Ambalaj üreticileri de Tarım Bakanlığı'ndan üretim izni alırken ürettikleri malzeme örnekleri bakanlıkça analiz edilmektedir.
Ayrıca bize özel olarak Fransadaki AR-GE laboratuvarımızda suya temas eden ambalaj malzemeleri ilk onaylanırken kapsamlı testler yapılmaktadır. Onaylanmayan malzemeler ise şirketimizde kesinlikle kullanılmamaktadır.
Su pompalarının sık sık temizlenmesi ve belirli aralıklarla değiştirilmesi suyun kalitesinin korunması için önemlidir. Damacana suyun kullanımının pratikliği açısından hemen hemen herkesin evinde mevcut pompaların temizliği, suyun ömrünün olabildiğince uzaması için önemlidir. Yaygın olarak kullanılan bu pompalar suda ciddi koku ve tat bozukluklarına neden olmaktadır. Su pompalarının iç kısmında bulunan körüklerin sürekli nemli olması toz taneciklerinin yapışmasına sebep olabildiği için zamanla ciddi bir kirlilik oluşturabilmektedir. Suda kötü tat ve kokuyu hissetmeye başladığınız anda pompayı yenilemeniz gerekmektedir.

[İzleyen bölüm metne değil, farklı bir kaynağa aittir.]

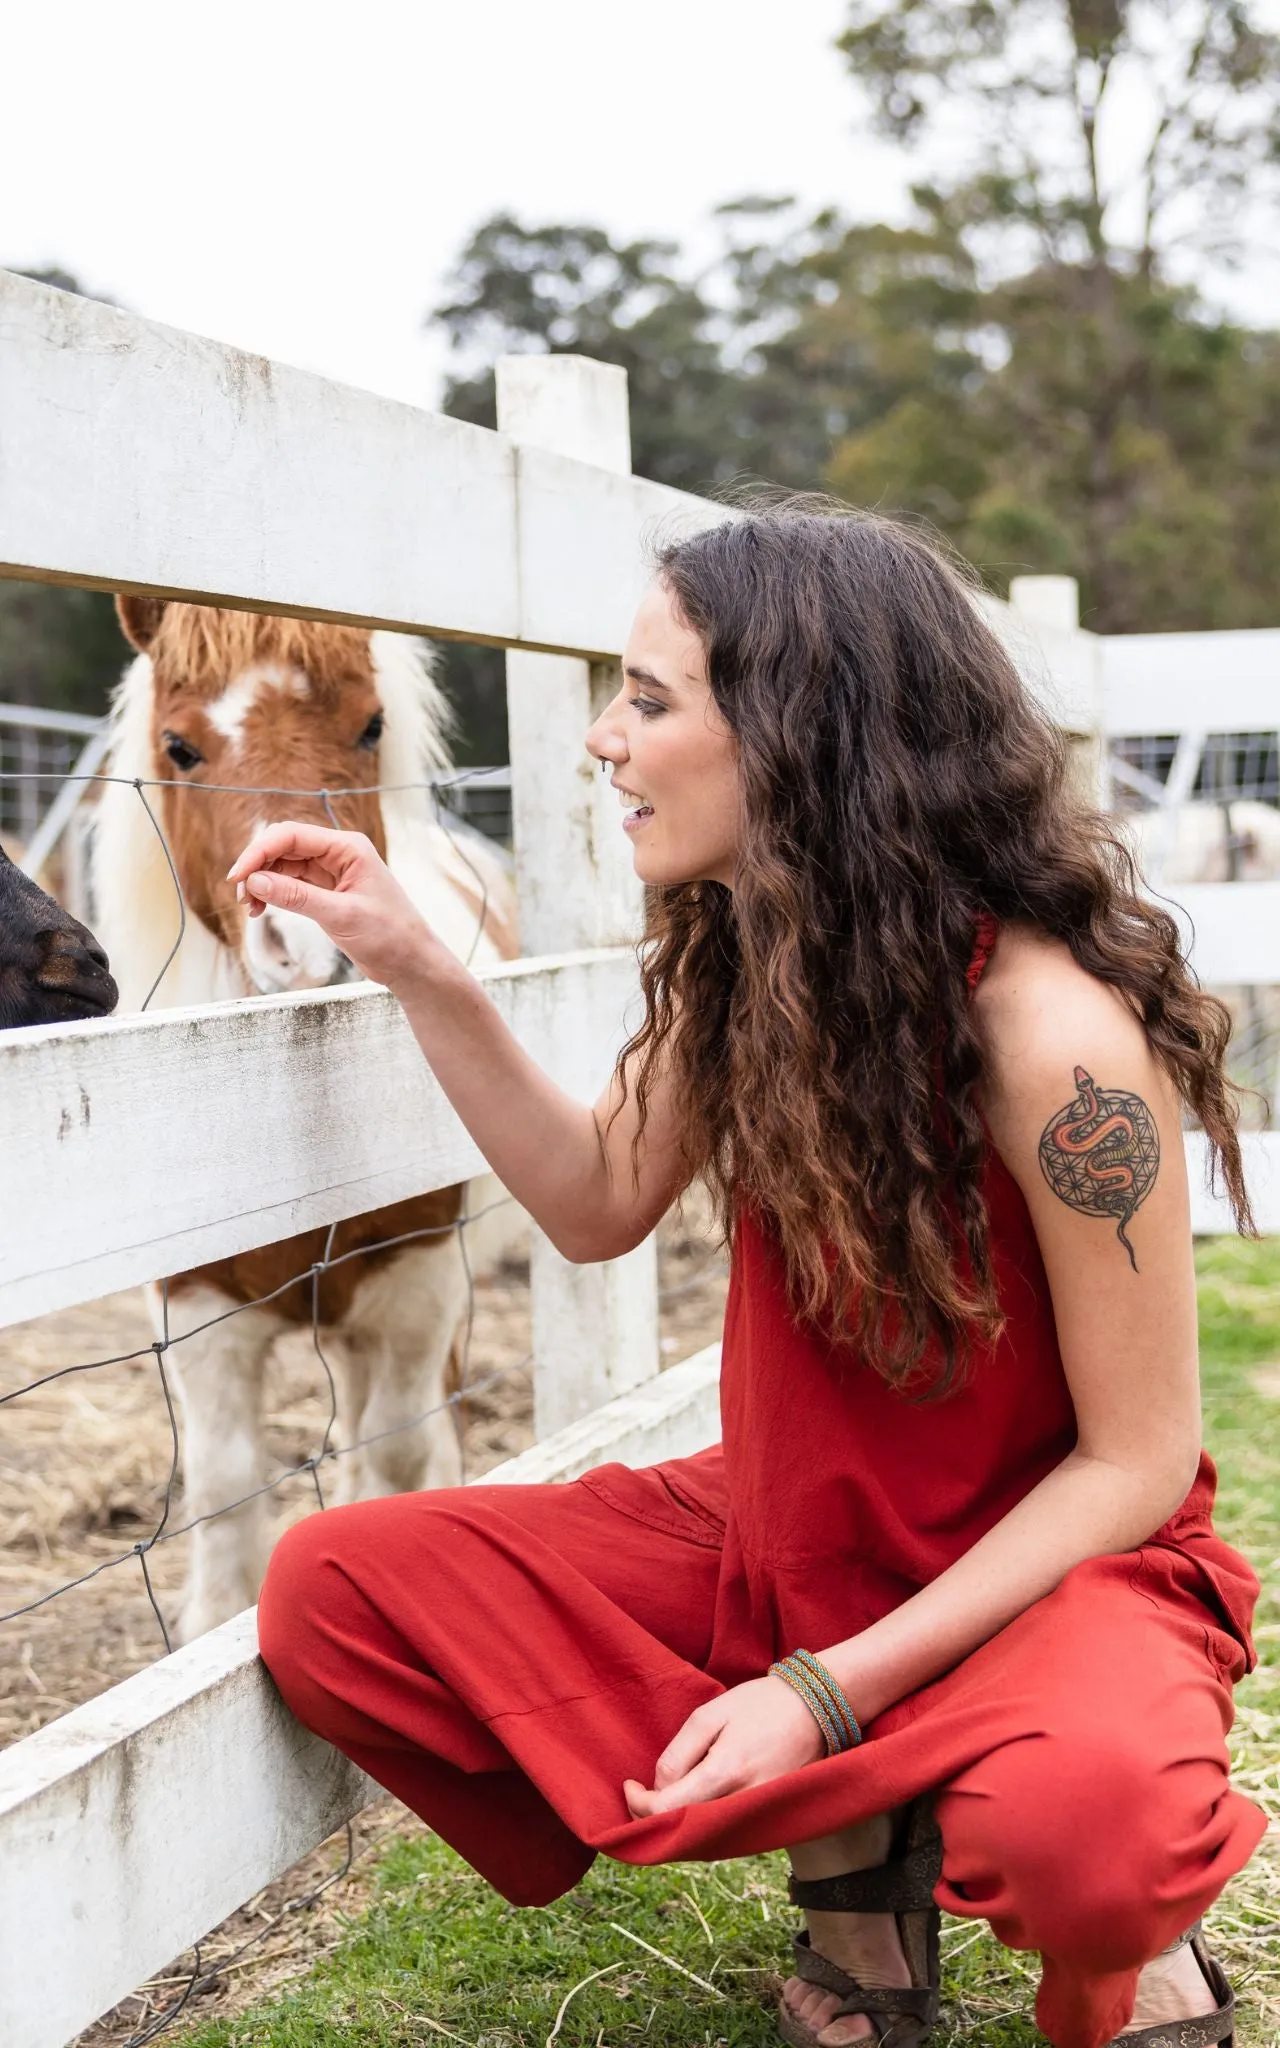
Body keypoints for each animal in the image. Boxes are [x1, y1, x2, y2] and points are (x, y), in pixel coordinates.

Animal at [90, 598, 522, 1638]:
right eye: (180, 746)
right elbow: (224, 1485)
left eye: (371, 727)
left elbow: (393, 1456)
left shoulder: (417, 1278)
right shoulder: (199, 1306)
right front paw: (215, 1622)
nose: (312, 945)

Öncelikle tükettiğiniz ambalajlı suyun Sağlık Bakanlığı tarafından izni olup olmadığını, etiketin üzerinde izin tarihi ve sayısının bulunup bulunmadığını kontrol etmek gerekir. Satın aldığınız suyun etiketinde, gövdesinde (kabartma), emniyet bandında ve kapağında olmak üzere dört ayrı yerinde markasının bulunmasına dikkat ediniz. Bunun yanısıra, yine etiket bilgilerinde cinsi, üretim adresi, suyun sahip olduğu bileşenler ve suya uygulanan işlemler mutlaka yer almalıdır. İmal ve son kullanma tarihi, parti ve seri numarası, şirket logosunun ayrıca damacana ambalaj üzerinde kabartma ile yazıyor olması gerekir. Güvenlik bandına önemle dikkat etmek de suyu açanın ilk siz olduğunuzun göstergesidir.
Doğal kaynak suyunun şişelenmiş olması, söz konusu kaynak suyuna dolum yapılabilmesi için Sağlık Bakanlığı'nın çok sıkı olan yönetmelik hükümlerine göre ruhsat alındığı, sürekli denetim altında olduğu ve halk sağlığı açısından bir risk taşımadığı yönünde bir güvencenin var olduğu anlamını taşır.
Şişelenmiş doğal kaynak suyunda su kaynaktan ilk çıktığı haliyle saf ve temizdir. İlave bir işleme gerek kalmaksızın direkt olarak suyu kaynağından içebilirsiniz. Suyun saflığı ve temizliği yeryüzüne ilk çıkış noktasından yani kaynadığı noktadan, tam otomatik makinelerde şişeye dolumuna kadar olan süreçte çok sıkı kontrol altındadır.
Diğer taraftan genel olarak suyun çeşmeye kadar olan yolculuğu farklıdır; çeşme suyunda su kaynakları dereler, nehirler gibi yüzey sularına dönüşmekte ve toplanma havzalarına ya da barajlara gelmektedir.
Bu biçimde toplanmış sular muhtelif filtreleme, klorlama ve dezenfeksiyon işlemlerinden geçirildikten sonra su şebeke boruları vasıtasıyla konutlara pompalanmaktadır.
Sonuç olarak şişelenmiş doğal kaynak suyu; hijyenliği, ambalajı ve markası ile tüketicinin beğenisini ve güvenini kazanmak zorunda olan ticari bir maldır. Bu nedenle yapılan yatırımlar çok büyüktür; bazı küçük korsan firmalar dışında aklıselim hiçbir su sanayicisi tüketicisinin sağlığını riske atarak kendi şirketinin piyasadan silinme riskini göze alamaz.